Todo pasó la madrugada del 5 de diciembre de 2011. Eran como las 4 de la mañana cuando el dueño de casa llegó de su trabajo como chofer de ambulancias y, al entrar al dormitorio de su hija adolescente, notó que había otra niña (entonces de 13 años) en la misma habitación. Lo que siguió fue parte de un relato que ayer, el juez Raúl José Iglesias (Sala I, Cámara Penal) dio por cierto. Según esa niña, el sujeto se sentó a los pies de su cama, le tocó las piernas sobre las sábanas y se fue. Pasados unos minutos, volvió a ingresar, ejecutó la misma maniobra y se volvió a marchar, pero enseguida regresó, le tapó con las sábanas la cabeza a su hija, le tomó la mano a la otra chica y se hizo tocar sus genitales.
Ayer, el juez consideró probado que ese hecho configuró el delito de abuso sexual con el agravante de ser ese sujeto, Héctor Báez, el guardador, es decir la persona encargada de cuidar a la niña visitante. Y por eso lo condenó a 4 años de cárcel, dijeron fuentes judiciales.
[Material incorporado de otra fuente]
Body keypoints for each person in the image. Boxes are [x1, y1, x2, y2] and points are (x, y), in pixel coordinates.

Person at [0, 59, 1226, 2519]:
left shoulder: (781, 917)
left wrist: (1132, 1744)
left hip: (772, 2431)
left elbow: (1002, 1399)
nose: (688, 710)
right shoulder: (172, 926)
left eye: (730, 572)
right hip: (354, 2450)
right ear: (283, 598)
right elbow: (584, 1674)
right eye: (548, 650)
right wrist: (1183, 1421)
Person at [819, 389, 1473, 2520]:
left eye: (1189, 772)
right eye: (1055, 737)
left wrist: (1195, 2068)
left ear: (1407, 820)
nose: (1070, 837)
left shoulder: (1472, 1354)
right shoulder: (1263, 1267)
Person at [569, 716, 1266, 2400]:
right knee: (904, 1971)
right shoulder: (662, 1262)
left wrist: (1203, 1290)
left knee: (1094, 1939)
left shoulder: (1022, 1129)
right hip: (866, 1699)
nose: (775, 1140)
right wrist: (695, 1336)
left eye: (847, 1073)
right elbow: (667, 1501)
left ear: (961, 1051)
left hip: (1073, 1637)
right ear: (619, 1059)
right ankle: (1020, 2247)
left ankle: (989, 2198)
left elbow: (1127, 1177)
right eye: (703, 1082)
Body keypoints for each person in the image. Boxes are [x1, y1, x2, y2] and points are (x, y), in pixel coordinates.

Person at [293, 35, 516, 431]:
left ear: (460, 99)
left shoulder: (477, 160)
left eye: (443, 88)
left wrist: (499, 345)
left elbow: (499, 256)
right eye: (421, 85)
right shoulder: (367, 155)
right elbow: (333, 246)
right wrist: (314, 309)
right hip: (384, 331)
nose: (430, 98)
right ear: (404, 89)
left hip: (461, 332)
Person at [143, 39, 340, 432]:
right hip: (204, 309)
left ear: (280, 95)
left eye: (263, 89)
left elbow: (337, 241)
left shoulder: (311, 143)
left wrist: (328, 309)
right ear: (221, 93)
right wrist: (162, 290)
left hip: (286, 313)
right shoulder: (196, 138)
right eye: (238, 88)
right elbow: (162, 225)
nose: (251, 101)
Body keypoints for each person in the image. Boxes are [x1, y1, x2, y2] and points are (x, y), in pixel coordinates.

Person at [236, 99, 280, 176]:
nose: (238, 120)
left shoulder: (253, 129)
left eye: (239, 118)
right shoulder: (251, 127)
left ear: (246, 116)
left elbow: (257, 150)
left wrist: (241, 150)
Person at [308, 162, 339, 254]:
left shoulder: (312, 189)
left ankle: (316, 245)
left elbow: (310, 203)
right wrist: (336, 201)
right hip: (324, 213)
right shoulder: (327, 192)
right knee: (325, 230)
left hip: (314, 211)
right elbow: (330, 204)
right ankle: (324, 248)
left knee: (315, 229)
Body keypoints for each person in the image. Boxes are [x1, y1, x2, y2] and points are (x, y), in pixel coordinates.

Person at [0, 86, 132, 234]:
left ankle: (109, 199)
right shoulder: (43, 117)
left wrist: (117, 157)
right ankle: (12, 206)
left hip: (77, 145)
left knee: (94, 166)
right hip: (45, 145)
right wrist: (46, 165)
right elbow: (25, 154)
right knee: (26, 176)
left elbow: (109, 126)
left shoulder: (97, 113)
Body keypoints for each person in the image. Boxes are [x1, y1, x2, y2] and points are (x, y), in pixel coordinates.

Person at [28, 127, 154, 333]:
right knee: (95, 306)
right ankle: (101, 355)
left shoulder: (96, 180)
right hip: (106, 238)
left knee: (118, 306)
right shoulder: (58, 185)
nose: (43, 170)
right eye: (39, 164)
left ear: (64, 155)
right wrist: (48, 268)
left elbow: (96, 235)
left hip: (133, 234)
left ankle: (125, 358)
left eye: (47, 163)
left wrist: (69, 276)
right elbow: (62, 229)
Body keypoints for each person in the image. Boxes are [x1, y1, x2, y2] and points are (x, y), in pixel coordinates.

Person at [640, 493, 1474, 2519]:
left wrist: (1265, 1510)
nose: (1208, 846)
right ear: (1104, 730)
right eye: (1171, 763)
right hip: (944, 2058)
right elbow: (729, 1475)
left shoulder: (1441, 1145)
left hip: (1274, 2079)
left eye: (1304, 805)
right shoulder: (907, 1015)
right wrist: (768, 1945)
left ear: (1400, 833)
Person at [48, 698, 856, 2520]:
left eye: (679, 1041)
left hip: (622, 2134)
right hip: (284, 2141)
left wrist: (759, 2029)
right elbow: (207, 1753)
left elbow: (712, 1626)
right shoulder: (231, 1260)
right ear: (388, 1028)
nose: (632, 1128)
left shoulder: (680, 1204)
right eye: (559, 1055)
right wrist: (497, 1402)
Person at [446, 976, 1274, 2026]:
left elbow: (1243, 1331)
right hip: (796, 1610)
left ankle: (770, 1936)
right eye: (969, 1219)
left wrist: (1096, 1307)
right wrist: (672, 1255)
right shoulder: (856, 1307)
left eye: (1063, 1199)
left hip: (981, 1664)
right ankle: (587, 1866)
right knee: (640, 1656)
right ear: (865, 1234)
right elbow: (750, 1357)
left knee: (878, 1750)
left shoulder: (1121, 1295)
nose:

El delito había sido denunciado el 23 de abril de 2012, cuando el cuadro de angustia desbordó a la menor. Entonces se supo que esa noche la víctima notó cada embate del ahora condenado, porque estaba nerviosa ya que esa mañana rendía en su escuela, precisaron.
Al cabo de sus alegatos, el fiscal Gustavo Manini había pedido 10 años de cárcel para Báez, pues consideró que había cometido un abuso sexual gravemente ultrajante, agravado también por su condición de guardador.
En cambio el defensor Juan Bautista Bueno de la Cruz pidió la absolución. Luego de cuestionar el alegato fiscal, entendió que su cliente no había cometido ningún delito, que en todo caso esa madrugada no era él precisamente el guardador sino su esposa. Y también solicitó que se declarara inconstitucional, por elevado, el mínimo de la pena prevista para el delito que le atribuían a su cliente. Ayer, el defensor no descartó llegar a la Corte de Justicia para intentar revertir el fallo contra Báez.